When people say ‘Facebook Killer,’ they really mean ‘Next Big Thing.’ Most people don’t care about the ‘Killing Facebook’ part of it — they care about the next big innovation that will become the primary platform by which they connect with people across the globe for the next 5 to 7 years. It isn’t Google+.
You can’t kill Facebook by creating a slightly-improved version of Facebook. Why? Because no one wants a better Facebook. They may say they do, but they don’t. Steve Jobs (a master of innovation) famously says, “You can’t just ask your customers what they want, because they don’t know what they want.” In reality, they want something new entirely — something they haven’t even thought of yet.
Whoever can create an online platform that connects people in a completely-unexpected, simple-to-use, fully-integrated, and universally-accessible way will dominate the web for the next 5 to7 years. Barring serious improvements, it won’t be Facebook, Twitter, or Google+. When it does come around, you won’t even realize you need it — until you do.

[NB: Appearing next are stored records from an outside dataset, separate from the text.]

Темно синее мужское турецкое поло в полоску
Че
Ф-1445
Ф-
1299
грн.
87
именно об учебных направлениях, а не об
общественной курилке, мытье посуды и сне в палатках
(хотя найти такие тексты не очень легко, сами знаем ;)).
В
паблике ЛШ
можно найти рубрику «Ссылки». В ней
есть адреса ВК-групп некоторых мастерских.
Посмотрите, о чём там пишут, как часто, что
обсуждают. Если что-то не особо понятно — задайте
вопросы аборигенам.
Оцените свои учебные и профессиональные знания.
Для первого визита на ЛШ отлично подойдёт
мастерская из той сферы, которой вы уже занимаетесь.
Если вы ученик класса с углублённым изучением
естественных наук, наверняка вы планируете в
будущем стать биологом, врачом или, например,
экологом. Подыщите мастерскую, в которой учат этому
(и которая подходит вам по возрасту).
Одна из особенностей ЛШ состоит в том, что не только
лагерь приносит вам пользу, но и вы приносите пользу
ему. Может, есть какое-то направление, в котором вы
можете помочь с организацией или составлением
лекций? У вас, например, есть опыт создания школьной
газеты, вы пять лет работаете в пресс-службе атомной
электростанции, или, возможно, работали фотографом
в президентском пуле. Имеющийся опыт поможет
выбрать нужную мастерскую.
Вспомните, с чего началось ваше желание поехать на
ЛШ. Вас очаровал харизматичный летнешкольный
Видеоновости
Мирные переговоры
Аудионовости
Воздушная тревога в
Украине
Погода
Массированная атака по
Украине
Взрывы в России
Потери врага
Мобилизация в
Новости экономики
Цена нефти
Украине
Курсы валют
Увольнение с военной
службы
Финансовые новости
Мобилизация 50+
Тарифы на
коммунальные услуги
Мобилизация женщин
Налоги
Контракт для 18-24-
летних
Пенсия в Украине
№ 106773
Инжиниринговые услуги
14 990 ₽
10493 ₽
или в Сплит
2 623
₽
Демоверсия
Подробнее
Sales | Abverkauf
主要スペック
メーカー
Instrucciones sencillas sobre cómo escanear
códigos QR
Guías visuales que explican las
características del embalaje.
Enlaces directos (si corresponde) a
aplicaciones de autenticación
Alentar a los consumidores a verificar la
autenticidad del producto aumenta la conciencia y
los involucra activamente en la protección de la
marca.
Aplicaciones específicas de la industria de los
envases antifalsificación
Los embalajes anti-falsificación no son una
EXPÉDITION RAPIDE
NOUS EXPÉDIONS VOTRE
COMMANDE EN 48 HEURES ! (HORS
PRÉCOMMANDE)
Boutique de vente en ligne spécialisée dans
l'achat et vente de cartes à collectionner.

Every industry has a Facebook. Unless it’s a necessity, don’t spend time creating better Facebooks. It’s not sustainable. You’ll never change the world by creating slightly better products than your competition. Develop a product that no one knows they need, then convince the world that they need it. Create an entire market that didn’t exist before, and force your future competitors to follow your lead.